Recovery Funds to be Used at O'Hare
By Kevin Robinson in News on Mar 31, 2009 3:40PM
Mayor Daley and U.S. Senator Dick Durbin announced that O'Hare won a $12 million dollar grant for improvements to the airport, as part of the city's first economic recovery program. About $5 million of those funds will be used to replace runway pavement, and nearly $7 million will be used to widen a taxiway. "Both of these projects are important for the safe and efficient operation of this airport," Daley told CBS2. "They couldn't have been done at this time without the assistance of the federal grant." The mayor also pointed out that none of the funding will be used for the O'Hare Expansion Project, which is currently behind schedule and about $130 million over budget.

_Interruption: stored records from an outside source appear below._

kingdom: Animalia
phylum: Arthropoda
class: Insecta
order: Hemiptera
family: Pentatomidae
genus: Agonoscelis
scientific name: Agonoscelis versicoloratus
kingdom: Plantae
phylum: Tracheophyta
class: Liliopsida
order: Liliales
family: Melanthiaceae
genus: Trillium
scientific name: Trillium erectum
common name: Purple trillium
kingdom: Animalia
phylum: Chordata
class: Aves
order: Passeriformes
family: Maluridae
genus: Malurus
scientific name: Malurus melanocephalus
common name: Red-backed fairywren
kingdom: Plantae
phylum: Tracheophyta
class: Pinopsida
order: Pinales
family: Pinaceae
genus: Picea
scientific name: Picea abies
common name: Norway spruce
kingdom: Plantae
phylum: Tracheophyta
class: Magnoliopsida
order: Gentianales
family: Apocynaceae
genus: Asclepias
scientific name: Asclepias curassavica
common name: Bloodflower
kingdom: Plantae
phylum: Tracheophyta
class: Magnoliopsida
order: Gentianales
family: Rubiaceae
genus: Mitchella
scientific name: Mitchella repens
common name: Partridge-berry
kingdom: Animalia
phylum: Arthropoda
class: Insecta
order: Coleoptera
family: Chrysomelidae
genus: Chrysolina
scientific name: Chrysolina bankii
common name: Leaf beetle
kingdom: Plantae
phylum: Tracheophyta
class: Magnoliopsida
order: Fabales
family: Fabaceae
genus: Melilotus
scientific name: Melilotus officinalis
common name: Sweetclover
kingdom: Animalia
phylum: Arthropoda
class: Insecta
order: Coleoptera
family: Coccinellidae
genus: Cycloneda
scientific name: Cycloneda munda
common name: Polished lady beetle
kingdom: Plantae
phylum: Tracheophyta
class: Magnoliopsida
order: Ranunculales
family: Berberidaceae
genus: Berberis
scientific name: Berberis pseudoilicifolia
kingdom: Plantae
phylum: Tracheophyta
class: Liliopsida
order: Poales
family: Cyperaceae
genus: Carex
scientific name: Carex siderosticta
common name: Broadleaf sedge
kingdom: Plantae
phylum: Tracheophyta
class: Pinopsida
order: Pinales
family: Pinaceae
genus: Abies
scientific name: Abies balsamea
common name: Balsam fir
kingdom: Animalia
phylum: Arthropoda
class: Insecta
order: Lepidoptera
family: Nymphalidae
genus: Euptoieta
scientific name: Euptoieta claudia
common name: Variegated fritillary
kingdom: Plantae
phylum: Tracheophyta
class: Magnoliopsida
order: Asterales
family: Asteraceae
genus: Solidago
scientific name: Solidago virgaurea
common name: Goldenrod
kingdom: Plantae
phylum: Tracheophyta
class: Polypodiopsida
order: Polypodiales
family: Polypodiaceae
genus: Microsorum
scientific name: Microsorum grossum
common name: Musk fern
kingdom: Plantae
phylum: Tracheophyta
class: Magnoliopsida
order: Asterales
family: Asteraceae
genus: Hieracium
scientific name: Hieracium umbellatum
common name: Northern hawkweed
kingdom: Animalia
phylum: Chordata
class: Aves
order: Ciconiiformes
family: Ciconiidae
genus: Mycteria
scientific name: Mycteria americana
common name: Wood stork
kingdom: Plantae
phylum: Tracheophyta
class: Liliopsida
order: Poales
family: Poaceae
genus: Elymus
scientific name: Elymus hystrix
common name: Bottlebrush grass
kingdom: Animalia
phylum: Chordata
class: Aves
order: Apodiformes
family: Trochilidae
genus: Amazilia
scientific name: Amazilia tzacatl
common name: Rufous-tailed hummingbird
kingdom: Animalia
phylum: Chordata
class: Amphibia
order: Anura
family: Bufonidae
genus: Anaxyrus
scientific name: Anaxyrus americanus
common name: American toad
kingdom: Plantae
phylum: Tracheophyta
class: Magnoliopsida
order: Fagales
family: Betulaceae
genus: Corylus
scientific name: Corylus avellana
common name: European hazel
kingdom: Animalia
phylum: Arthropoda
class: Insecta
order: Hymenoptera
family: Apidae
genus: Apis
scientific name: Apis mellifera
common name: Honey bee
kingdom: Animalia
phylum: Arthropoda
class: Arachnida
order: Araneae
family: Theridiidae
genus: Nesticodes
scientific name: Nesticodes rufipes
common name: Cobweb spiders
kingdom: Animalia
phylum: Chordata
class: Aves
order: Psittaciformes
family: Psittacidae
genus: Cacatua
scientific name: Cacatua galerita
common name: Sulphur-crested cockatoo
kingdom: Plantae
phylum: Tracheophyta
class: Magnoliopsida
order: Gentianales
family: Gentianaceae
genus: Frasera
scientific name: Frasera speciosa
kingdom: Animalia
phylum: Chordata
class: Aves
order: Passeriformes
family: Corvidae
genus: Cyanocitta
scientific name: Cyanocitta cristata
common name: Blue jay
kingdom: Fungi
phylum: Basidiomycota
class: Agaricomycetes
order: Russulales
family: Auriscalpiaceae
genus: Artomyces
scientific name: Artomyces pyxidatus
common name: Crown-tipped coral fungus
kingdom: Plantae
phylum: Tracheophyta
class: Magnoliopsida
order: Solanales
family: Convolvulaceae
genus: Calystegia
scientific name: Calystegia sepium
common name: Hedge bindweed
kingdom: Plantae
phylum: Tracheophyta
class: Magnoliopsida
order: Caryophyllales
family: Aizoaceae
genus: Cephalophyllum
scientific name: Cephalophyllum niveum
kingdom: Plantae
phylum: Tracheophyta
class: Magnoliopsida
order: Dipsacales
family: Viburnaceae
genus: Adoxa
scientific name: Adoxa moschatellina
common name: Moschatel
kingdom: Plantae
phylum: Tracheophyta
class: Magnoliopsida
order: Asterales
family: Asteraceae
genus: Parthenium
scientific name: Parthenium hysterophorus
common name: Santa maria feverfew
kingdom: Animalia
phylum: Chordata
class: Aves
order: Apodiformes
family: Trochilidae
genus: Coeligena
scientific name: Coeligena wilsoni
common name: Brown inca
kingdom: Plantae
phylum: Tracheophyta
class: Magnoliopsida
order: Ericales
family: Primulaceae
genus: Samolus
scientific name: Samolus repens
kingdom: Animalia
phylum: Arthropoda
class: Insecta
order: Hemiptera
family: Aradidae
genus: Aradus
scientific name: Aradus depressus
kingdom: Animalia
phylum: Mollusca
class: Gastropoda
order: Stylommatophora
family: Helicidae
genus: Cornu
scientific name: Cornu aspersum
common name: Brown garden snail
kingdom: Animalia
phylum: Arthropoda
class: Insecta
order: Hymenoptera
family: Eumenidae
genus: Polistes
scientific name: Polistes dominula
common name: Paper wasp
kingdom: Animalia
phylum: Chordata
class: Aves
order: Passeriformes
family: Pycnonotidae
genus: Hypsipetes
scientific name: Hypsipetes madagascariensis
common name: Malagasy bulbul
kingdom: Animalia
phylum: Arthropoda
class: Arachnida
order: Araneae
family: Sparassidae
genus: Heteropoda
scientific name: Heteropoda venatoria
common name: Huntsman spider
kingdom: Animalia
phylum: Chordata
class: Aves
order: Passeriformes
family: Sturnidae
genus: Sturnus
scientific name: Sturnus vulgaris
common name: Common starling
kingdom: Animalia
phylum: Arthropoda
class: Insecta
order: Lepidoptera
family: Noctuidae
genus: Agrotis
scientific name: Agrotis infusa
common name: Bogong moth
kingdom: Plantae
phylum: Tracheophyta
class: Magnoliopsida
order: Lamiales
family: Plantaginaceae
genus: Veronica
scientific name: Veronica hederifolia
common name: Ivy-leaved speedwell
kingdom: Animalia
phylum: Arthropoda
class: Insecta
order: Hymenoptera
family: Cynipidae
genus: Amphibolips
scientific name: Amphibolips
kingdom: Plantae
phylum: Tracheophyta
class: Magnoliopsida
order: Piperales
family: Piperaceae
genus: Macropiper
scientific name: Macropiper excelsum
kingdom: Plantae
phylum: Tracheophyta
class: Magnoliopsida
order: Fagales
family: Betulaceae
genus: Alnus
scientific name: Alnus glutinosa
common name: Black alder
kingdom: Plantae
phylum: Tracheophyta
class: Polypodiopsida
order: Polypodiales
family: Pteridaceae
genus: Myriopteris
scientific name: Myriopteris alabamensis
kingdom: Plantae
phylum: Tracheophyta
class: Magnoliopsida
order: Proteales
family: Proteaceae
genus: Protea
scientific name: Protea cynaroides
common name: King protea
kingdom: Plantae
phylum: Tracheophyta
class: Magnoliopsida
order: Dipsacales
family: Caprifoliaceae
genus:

The project, which is expected to begin sometime this spring, is expected to create about 75 jobs. (For those of you doing the math, that's one hundred sixty thousand dollars per job.) Nevertheless, Daley was (sort of) enthusiastic about the funding. "It's better than nothing. Let's be realistic. These [projects] would have been put on the shelf, maybe not done," he told the Sun-Times. Speaking of job creation, the mayor also unveiled new tourism kiosks in the airport that tout the city's tourism website. Those kiosks replaced the jobs of 29 greeters at the airport that answered questions and handled translation services. "Technology has really changed that. You could get more information off this system than any one individual could have," the mayor said.